Hermawi menambahkan, hal itu akan sangat berpengaruh pada kekuatan SBY dan partai Demokrat di pemilihan 2014 . Bagi dia, memang untuk menentukan pemimpin tidak lagi berpatokan pada persoalaan etnitas, namun pandangan publik terhadap kepemimpinan SBY yang sudah absen terhadap keamanan masyarakat sangatlah sulit untuk mendongkrak popularitas SBY dan partainya. "Memilih pemimpin memang tidak melihat etnisnya, tapi jika melihat kekecewaan rakyat dan absenya negara dalam melindungi rakyatnya dalam persitiwa-peristiwa yang menyangkut keamanan saya menduga SBY tidak sudah tidak bisa lagi," imbuhnya. "Saya duga kekuatan SBY di 2014 jauh akan lebih kecil dari sekarang, karena kekecewaan orang dalam kehidupan berbangsa dan bernegara," pungkasnya.
·         Rakyat Miskin
Tolok ukur angka kemiskinan rakyat bisa di jadikan acuan, apakah kesejahteraan rakyat Indonesia semakin membaik atau malah semakin menurun. Namun secara kasat mata bagi seorang awam seperti saya, melihat taraf kesejahteraan rakyat sebenarnya sangat mudah sekali yaitu dengan cara melihat seberapa banyak kaum dhuafa (pengemis ) di lampu merah. Tentu saja penilaian ini subjektif, karena menurut para ahli justifikasi, orang meminta minta di lampu merah itu karena mereka malas. Its oke man, but pertanyaan yang timbul kemudian mengapa mereka terpapar dan terhampar di wilayah itu.

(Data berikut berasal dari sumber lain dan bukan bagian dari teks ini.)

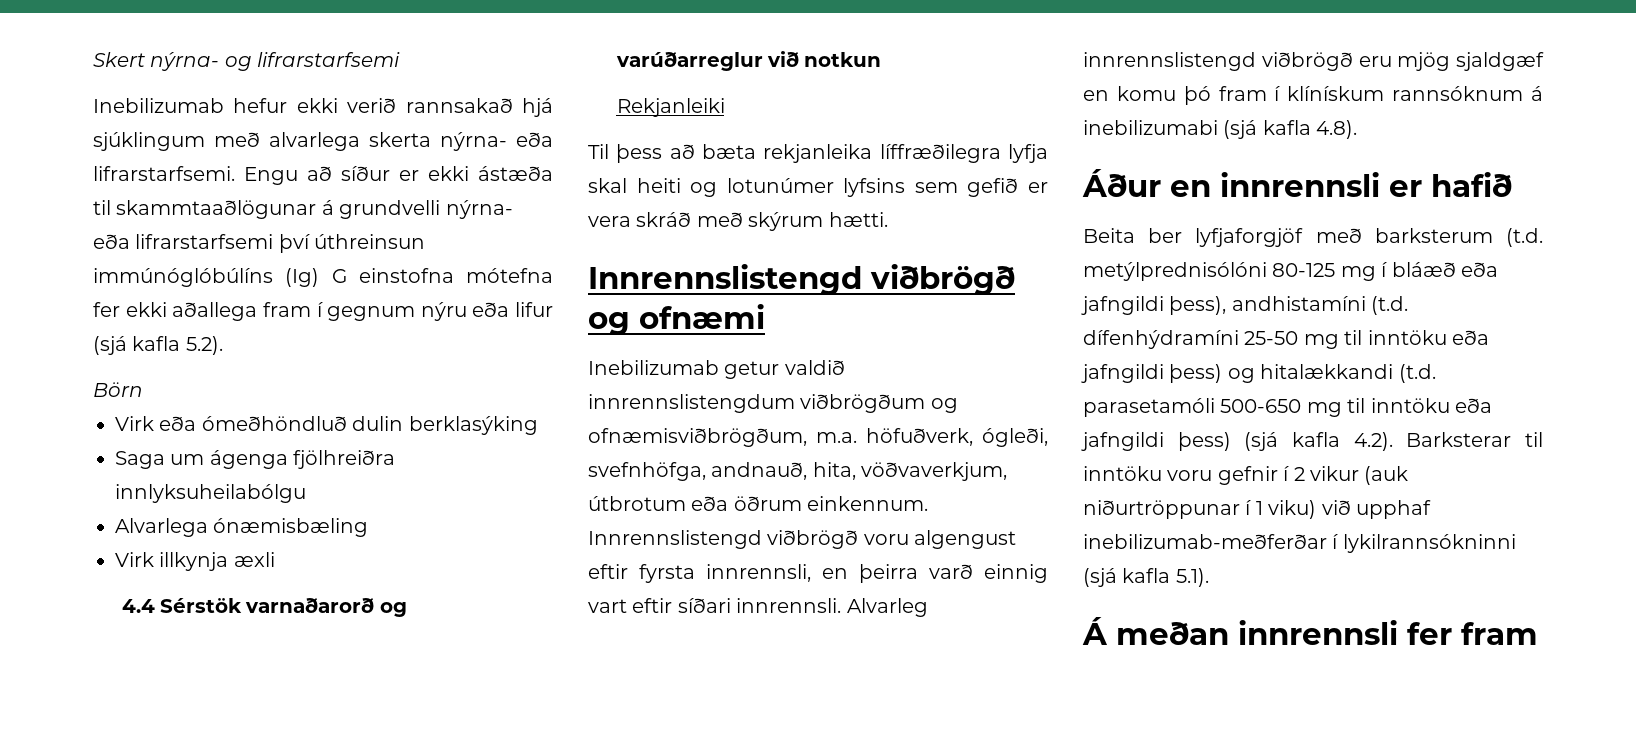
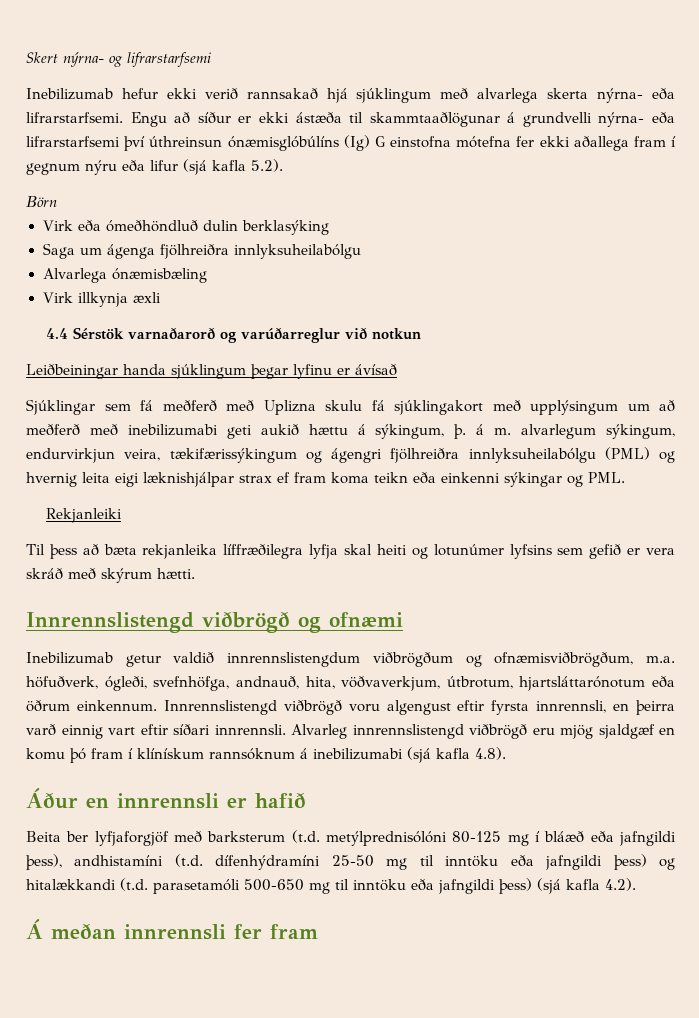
[93,268,273,287] immúnóglóbúlíns -> [227,136,339,151] ónæmisglóbúlíns
(882, 59) none -> [26,364,397,379] [26,399,675,415] [26,424,676,439] [26,447,675,463] [26,472,625,487] // Leiðbeiningar handa sjúklingum þegar lyfinu er ávísað // Sjúklingar sem fá meðferð með Uplizna skulu fá sjúklingakort með upplýsingum um að meðferð með inebilizumabi geti aukið hættu á sýkingum, þ. á m. alvarlegum sýkingum, endurvirkjun veira, tækifærissýkingum og ágengri fjölhreiðra innlyksuheilabólgu (PML) og hvernig leita eigi læknishjálpar strax ef fram koma teikn eða einkenni sýkingar og PML.
[588,496,686,511] útbrotum -> [446,676,646,691] útbrotum, hjartsláttarónotum
[1406,432,1543,447] [1083,466,1409,485] [1083,500,1431,519] [1083,534,1516,553] [1083,568,1209,587] Barksterar til inntöku voru gefnir í 2 vikur (auk niðurtröppunar í 1 viku) við upphaf inebilizumab-meðferðar í lykilrannsókninni (sjá kafla 5.1). -> (636, 884) none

Inilah namanya kemiskinan struktural. Pemerintah seharusnya mampu menciptakan lapangan kerja sebanyak banyaknya sehingga tidak ada lagi kaum peminta minta di jalanan. Memang ada beberapa kota di Indonesia yang berhasil meningkatkan kesejahterakan masyarakatnya bila kita menggunakan indikator pengemis di lampu merah. Secara riel indikator ini benar, karena tersedianya lapangan kerja yang banyak akan menyebabkan warga mendapat penghasilan dalam menjamin kehidupannya sehari hari.